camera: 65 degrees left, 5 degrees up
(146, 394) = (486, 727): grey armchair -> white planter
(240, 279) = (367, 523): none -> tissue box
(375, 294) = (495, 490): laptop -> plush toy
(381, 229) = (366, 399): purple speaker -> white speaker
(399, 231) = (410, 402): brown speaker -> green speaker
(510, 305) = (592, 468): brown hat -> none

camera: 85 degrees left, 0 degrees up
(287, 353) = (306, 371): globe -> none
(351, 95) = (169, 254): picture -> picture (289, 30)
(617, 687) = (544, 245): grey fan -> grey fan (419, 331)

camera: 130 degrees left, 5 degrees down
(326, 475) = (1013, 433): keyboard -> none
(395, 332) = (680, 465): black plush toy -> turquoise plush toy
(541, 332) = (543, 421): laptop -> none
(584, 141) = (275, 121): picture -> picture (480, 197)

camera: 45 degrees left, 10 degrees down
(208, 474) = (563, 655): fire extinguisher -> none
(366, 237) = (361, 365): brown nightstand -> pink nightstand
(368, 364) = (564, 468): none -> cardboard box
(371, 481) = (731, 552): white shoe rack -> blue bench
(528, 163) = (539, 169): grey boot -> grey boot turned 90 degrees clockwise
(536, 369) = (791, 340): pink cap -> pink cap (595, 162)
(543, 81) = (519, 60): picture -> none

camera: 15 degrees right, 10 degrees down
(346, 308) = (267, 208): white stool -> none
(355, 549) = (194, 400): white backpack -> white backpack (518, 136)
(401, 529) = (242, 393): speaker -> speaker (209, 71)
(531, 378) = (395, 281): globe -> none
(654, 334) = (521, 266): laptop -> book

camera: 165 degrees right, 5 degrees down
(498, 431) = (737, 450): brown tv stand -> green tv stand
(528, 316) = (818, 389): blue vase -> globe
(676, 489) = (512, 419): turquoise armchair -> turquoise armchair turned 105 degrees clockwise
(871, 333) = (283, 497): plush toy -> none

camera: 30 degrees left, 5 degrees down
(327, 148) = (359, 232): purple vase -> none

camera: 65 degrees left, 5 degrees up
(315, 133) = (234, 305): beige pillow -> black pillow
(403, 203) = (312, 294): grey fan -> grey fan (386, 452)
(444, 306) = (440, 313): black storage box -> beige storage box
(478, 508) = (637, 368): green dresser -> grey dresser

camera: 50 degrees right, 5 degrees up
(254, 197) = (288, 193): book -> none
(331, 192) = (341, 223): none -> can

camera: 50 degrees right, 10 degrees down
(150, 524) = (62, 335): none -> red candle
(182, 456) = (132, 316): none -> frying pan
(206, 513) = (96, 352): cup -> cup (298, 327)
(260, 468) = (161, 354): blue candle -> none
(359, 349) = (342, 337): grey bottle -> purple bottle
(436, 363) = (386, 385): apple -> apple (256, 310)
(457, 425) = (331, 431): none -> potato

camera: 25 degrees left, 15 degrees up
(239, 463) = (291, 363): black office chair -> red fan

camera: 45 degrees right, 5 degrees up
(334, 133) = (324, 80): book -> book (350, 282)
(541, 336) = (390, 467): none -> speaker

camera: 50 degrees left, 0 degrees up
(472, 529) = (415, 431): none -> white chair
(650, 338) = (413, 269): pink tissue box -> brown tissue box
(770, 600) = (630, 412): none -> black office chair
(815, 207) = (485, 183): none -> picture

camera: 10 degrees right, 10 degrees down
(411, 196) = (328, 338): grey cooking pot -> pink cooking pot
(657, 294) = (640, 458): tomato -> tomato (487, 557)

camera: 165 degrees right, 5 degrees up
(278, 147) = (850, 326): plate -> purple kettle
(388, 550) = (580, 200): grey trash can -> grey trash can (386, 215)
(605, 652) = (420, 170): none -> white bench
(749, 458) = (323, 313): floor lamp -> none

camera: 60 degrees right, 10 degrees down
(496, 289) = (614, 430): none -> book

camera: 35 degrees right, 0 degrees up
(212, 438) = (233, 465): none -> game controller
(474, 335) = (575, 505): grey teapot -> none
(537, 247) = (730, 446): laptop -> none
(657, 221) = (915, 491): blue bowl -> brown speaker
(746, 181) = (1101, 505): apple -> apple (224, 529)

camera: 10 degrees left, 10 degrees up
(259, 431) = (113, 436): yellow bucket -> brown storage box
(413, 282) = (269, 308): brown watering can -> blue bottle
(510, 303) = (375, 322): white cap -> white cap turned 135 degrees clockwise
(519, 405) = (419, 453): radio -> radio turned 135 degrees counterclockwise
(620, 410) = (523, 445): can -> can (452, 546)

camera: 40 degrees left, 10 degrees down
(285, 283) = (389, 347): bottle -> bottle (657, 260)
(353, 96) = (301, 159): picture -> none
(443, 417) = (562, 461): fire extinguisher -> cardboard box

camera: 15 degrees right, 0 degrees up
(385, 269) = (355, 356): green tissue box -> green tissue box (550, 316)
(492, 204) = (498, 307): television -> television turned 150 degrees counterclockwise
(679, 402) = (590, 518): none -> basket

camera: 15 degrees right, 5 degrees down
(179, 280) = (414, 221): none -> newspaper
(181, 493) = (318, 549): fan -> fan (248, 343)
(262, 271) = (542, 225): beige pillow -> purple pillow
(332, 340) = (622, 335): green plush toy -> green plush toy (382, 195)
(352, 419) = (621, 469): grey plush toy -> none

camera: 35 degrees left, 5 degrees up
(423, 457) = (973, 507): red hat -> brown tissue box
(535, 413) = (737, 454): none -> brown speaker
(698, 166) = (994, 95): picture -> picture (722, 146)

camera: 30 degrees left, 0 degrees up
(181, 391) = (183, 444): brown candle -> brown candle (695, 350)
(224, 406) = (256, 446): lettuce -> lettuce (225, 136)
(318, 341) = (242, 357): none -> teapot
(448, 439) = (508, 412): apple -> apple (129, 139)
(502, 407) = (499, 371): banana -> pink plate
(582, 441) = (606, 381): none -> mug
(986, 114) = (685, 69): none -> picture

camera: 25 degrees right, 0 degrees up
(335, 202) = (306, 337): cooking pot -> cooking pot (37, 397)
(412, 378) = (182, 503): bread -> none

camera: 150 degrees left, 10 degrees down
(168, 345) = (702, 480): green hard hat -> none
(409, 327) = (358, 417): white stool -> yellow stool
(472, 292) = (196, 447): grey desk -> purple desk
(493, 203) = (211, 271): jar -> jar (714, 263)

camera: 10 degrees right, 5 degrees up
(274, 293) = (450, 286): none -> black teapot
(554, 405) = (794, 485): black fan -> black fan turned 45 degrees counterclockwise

WHAT IS REQUIRED: All the data is to be copied over exactly as it stands.

WRITTEN ANSWER:
camera: 65 degrees left, 5 degrees up
(146, 394) = (486, 727): grey armchair -> white planter
(240, 279) = (367, 523): none -> tissue box
(375, 294) = (495, 490): laptop -> plush toy
(381, 229) = (366, 399): purple speaker -> white speaker
(399, 231) = (410, 402): brown speaker -> green speaker
(510, 305) = (592, 468): brown hat -> none

camera: 85 degrees left, 0 degrees up
(287, 353) = (306, 371): globe -> none
(351, 95) = (169, 254): picture -> picture (289, 30)
(617, 687) = (544, 245): grey fan -> grey fan (419, 331)

camera: 130 degrees left, 5 degrees down
(326, 475) = (1013, 433): keyboard -> none
(395, 332) = (680, 465): black plush toy -> turquoise plush toy
(541, 332) = (543, 421): laptop -> none
(584, 141) = (275, 121): picture -> picture (480, 197)

camera: 45 degrees left, 10 degrees down
(208, 474) = (563, 655): fire extinguisher -> none
(366, 237) = (361, 365): brown nightstand -> pink nightstand
(368, 364) = (564, 468): none -> cardboard box
(371, 481) = (731, 552): white shoe rack -> blue bench
(528, 163) = (539, 169): grey boot -> grey boot turned 90 degrees clockwise
(536, 369) = (791, 340): pink cap -> pink cap (595, 162)
(543, 81) = (519, 60): picture -> none

camera: 15 degrees right, 10 degrees down
(346, 308) = (267, 208): white stool -> none
(355, 549) = (194, 400): white backpack -> white backpack (518, 136)
(401, 529) = (242, 393): speaker -> speaker (209, 71)
(531, 378) = (395, 281): globe -> none
(654, 334) = (521, 266): laptop -> book

camera: 165 degrees right, 5 degrees down
(498, 431) = (737, 450): brown tv stand -> green tv stand
(528, 316) = (818, 389): blue vase -> globe
(676, 489) = (512, 419): turquoise armchair -> turquoise armchair turned 105 degrees clockwise
(871, 333) = (283, 497): plush toy -> none

camera: 30 degrees left, 5 degrees down
(327, 148) = (359, 232): purple vase -> none

camera: 65 degrees left, 5 degrees up
(315, 133) = (234, 305): beige pillow -> black pillow
(403, 203) = (312, 294): grey fan -> grey fan (386, 452)
(444, 306) = (440, 313): black storage box -> beige storage box
(478, 508) = (637, 368): green dresser -> grey dresser

camera: 50 degrees right, 5 degrees up
(254, 197) = (288, 193): book -> none
(331, 192) = (341, 223): none -> can

camera: 50 degrees right, 10 degrees down
(150, 524) = (62, 335): none -> red candle
(182, 456) = (132, 316): none -> frying pan
(206, 513) = (96, 352): cup -> cup (298, 327)
(260, 468) = (161, 354): blue candle -> none
(359, 349) = (342, 337): grey bottle -> purple bottle
(436, 363) = (386, 385): apple -> apple (256, 310)
(457, 425) = (331, 431): none -> potato

camera: 25 degrees left, 15 degrees up
(239, 463) = (291, 363): black office chair -> red fan

camera: 45 degrees right, 5 degrees up
(334, 133) = (324, 80): book -> book (350, 282)
(541, 336) = (390, 467): none -> speaker

camera: 50 degrees left, 0 degrees up
(472, 529) = (415, 431): none -> white chair
(650, 338) = (413, 269): pink tissue box -> brown tissue box
(770, 600) = (630, 412): none -> black office chair
(815, 207) = (485, 183): none -> picture

camera: 10 degrees right, 10 degrees down
(411, 196) = (328, 338): grey cooking pot -> pink cooking pot
(657, 294) = (640, 458): tomato -> tomato (487, 557)

camera: 165 degrees right, 5 degrees up
(278, 147) = (850, 326): plate -> purple kettle
(388, 550) = (580, 200): grey trash can -> grey trash can (386, 215)
(605, 652) = (420, 170): none -> white bench
(749, 458) = (323, 313): floor lamp -> none

camera: 60 degrees right, 10 degrees down
(496, 289) = (614, 430): none -> book

camera: 35 degrees right, 0 degrees up
(212, 438) = (233, 465): none -> game controller
(474, 335) = (575, 505): grey teapot -> none
(537, 247) = (730, 446): laptop -> none
(657, 221) = (915, 491): blue bowl -> brown speaker
(746, 181) = (1101, 505): apple -> apple (224, 529)

camera: 10 degrees left, 10 degrees up
(259, 431) = (113, 436): yellow bucket -> brown storage box
(413, 282) = (269, 308): brown watering can -> blue bottle
(510, 303) = (375, 322): white cap -> white cap turned 135 degrees clockwise
(519, 405) = (419, 453): radio -> radio turned 135 degrees counterclockwise
(620, 410) = (523, 445): can -> can (452, 546)

camera: 40 degrees left, 10 degrees down
(285, 283) = (389, 347): bottle -> bottle (657, 260)
(353, 96) = (301, 159): picture -> none
(443, 417) = (562, 461): fire extinguisher -> cardboard box

camera: 15 degrees right, 0 degrees up
(385, 269) = (355, 356): green tissue box -> green tissue box (550, 316)
(492, 204) = (498, 307): television -> television turned 150 degrees counterclockwise
(679, 402) = (590, 518): none -> basket

camera: 15 degrees right, 5 degrees down
(179, 280) = (414, 221): none -> newspaper
(181, 493) = (318, 549): fan -> fan (248, 343)
(262, 271) = (542, 225): beige pillow -> purple pillow
(332, 340) = (622, 335): green plush toy -> green plush toy (382, 195)
(352, 419) = (621, 469): grey plush toy -> none

camera: 35 degrees left, 5 degrees up
(423, 457) = (973, 507): red hat -> brown tissue box
(535, 413) = (737, 454): none -> brown speaker
(698, 166) = (994, 95): picture -> picture (722, 146)

camera: 30 degrees left, 0 degrees up
(181, 391) = (183, 444): brown candle -> brown candle (695, 350)
(224, 406) = (256, 446): lettuce -> lettuce (225, 136)
(318, 341) = (242, 357): none -> teapot
(448, 439) = (508, 412): apple -> apple (129, 139)
(502, 407) = (499, 371): banana -> pink plate
(582, 441) = (606, 381): none -> mug
(986, 114) = (685, 69): none -> picture

camera: 25 degrees right, 0 degrees up
(335, 202) = (306, 337): cooking pot -> cooking pot (37, 397)
(412, 378) = (182, 503): bread -> none

camera: 150 degrees left, 10 degrees down
(168, 345) = (702, 480): green hard hat -> none
(409, 327) = (358, 417): white stool -> yellow stool
(472, 292) = (196, 447): grey desk -> purple desk
(493, 203) = (211, 271): jar -> jar (714, 263)

camera: 10 degrees right, 5 degrees up
(274, 293) = (450, 286): none -> black teapot
(554, 405) = (794, 485): black fan -> black fan turned 45 degrees counterclockwise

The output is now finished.